Other resources of the basin are also worthy of superlatives. The northern half of Alberta is much wetter than the southern half (precipitation is greater and evaporation is much less), and so trees thrive, mostly trembling aspen, and white and black spruce. Most of the Peace-Athabasca Basin is part of one of the world's largest relatively undisturbed forest areas. South of Lake Athabasca, the Athabasca River flows through the Alberta Oil Sands, a reserve of petroleum estimated to exceed all the other remaining reserves in the world.
Agriculture is the major land use in the southern portion of the basin and in the area around the town of Peace River and city of Grande Prairie. The Peace River country is the most northerly wheat-growing area in the world; the winters are cold and the growing season is short, but during the summer the day-lengths are long, up to 18 hours. Crops grow fast and the quality is excellent; some of the best-quality wheat and canola in the world comes from this region, as does most of Canada's honey. The population of the basin is concentrated in the farming areas. Approximately 150,000 people live in the Peace-Athabasca Basin, almost half of them in the area bordered by the town of Peace River, Lac La Biche and the southern edge of the Athabasca Basin.
This region not only gives rise to the largest rivers of Alberta; it is also dotted with hundreds of lakes, ponds, wetlands and muskegs. The lakes in these northern basins are numerous and varied in character. Of those discussed in the Atlas, they range in size from Lake Athabasca (7,770 km2, 124 m maximum depth) to tiny Moonshine Lake (0.3 km2, 3.5 m maximum depth). Most of them are nutrient rich and support a lush growth of rooted plants and algae; of the 23 lakes in the Atlas in this basin for which there are data, 17 are eutrophic or hyper-eutrophic.

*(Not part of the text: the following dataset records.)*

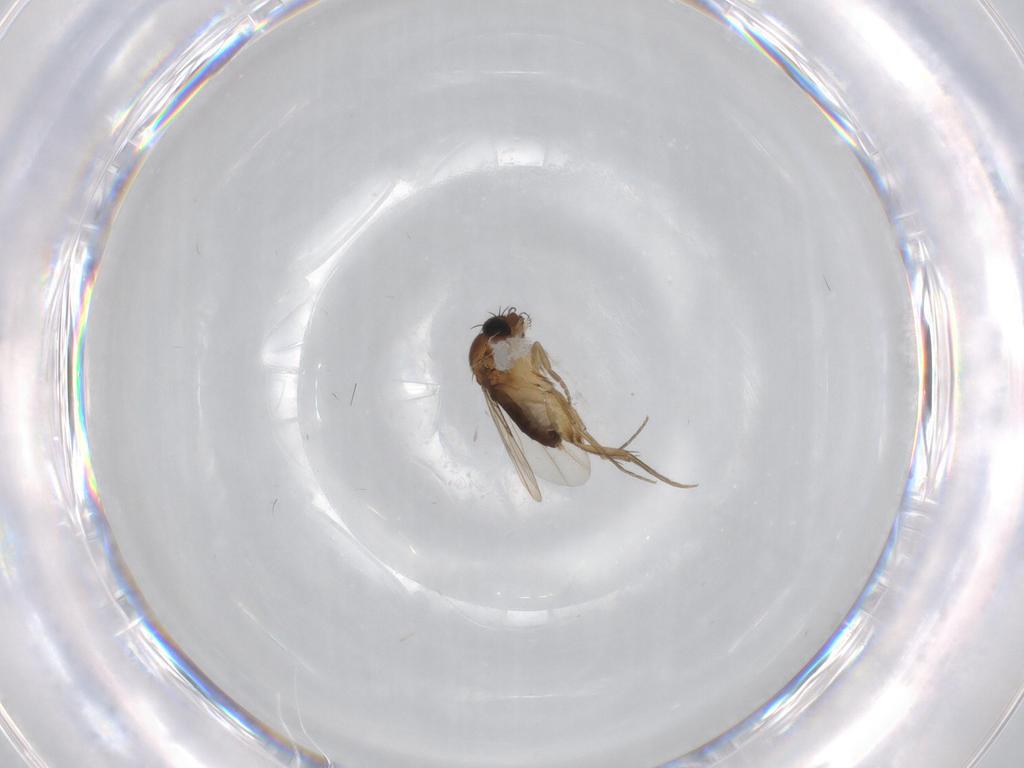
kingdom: Animalia
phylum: Arthropoda
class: Insecta
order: Diptera
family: Phoridae
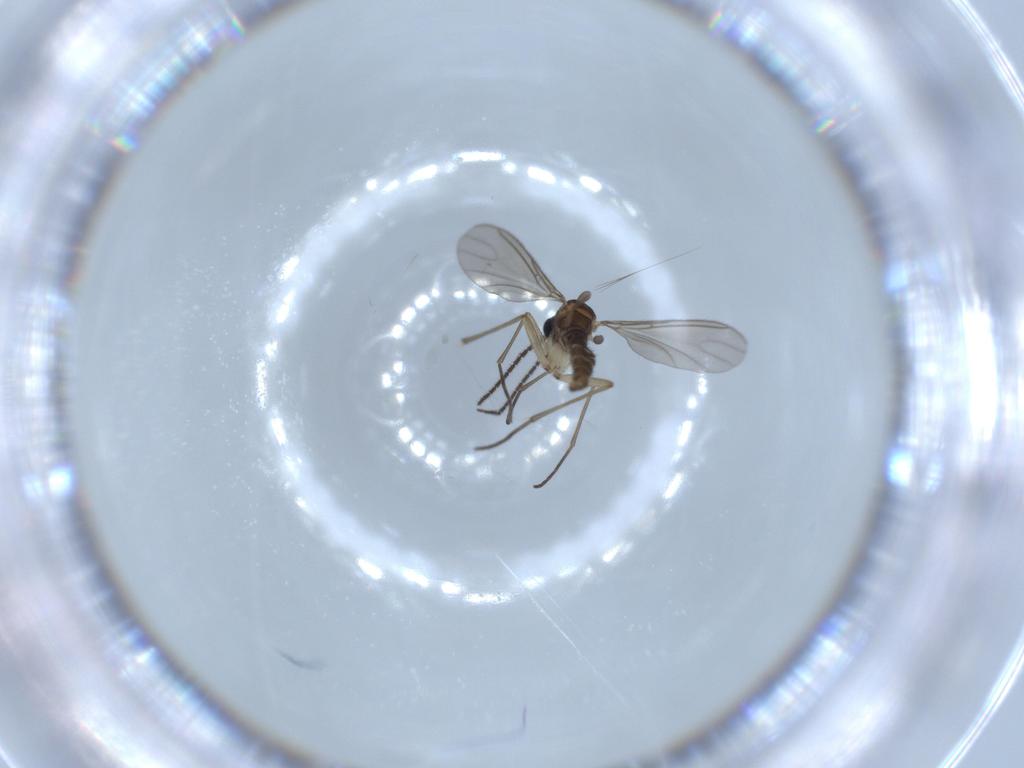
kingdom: Animalia
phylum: Arthropoda
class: Insecta
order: Diptera
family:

Over half of the fish taken in Alberta's commercial fishery are taken from the Peace-Athabasca Basin. Lake whitefish constitute most of the catch, but substantial numbers of pike and walleye are also taken. The largest fisheries are on Lake Athabasca, Lesser Slave and Utikuma lakes.
The Peace and Athabasca basins are endowed with an abundance of beautiful lakes but only a few are presented in the Atlas. For many lakes the only access is by float plane, thus very little is known about them. Some of these lakes are home to isolated fishing camps, but most are still unchanged wilderness, and a visit to them is a memorable experience.